Private pre-booked taxis are great if you’re traveling in a group because you can split the cost, which generally starts at around ¥15,500. Also if you book here you can select the perfect transfer for you. You can filter for an English or Chinese speaking driver, pet-friendly options, and for families there are child seats and booster seat options.
On the other hand, if you’ve only got one travel buddy and not five, a shared taxi is a good option. You can book one here for ¥7,219 per person. It stops at quite a few hotels in the Shinjuku area. However, you may have to wait for up to 90 minutes for all passengers to assemble.
Regular airport taxis
You can also take a regular taxi from Narita Airport to Shinjuku, but this can be very expensive, so we don’t generally recommend it. The Narita airport taxis are parked outside the arrival terminals. While taxis generally run by the meter, there are fixed fares from the airport to points around the city. A fixed fare trip to Shinjuku costs around ¥27,500. Confirm the price with the driver beforehand (to ensure you are getting the fixed price rather than gambling with the meter). It’s also best to take English fluency as a bonus, rather than expect it from the driver.
Transport from Shinjuku Station to your accommodation
Now, unless you’re springing for a taxi all the way from the airport, you’ll still need to get from Shinjuku Station to your accommodation. Walking is the obvious Cheapo method. Alternatively, you can take a bus or a taxi.
However keep in mind that it’s no longer possible to hail a taxi from the streets in front of Shinjuku Station. Instead, you need to queue up at one of the station’s three taxi pools. If you are coming on a JR train (either the N’EX or the Yamanote line), the easiest to find is on the 3rd floor of the Shinjuku Expressway Bus Terminal. The bus terminal is connected to the New South exit of JR Shinjuku Station, and there are elevators.

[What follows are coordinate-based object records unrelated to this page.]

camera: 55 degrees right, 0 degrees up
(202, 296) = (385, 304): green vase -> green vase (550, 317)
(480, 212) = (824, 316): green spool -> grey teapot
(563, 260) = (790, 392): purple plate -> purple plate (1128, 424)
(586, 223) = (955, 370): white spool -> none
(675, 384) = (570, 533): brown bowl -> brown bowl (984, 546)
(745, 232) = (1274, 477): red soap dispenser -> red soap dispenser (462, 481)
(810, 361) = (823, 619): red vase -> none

There are also taxi pools outside the East exit or the West Underground exit of Shinjuku Station.
On the same floor of the bus terminal as the taxi pool, you can also catch the Shinjuku WE Bus, which costs ¥100 per ride. The red line, which travels every 15–20 minutes (every 24 minutes on weekends and holidays), stops at hotels in Kabukichō and Nishi-Shinjuku.
Heading elsewhere or looking for more details on this route, including other airport bus transfer options? Have a look at our mega guide on the cheapest ways of getting from Narita Airport to Tokyo.
This list of things to do in Shinjuku might be useful, too.
Heading from Shinjuku to Narita Airport? Simply flip the routes — your options are virtually identical.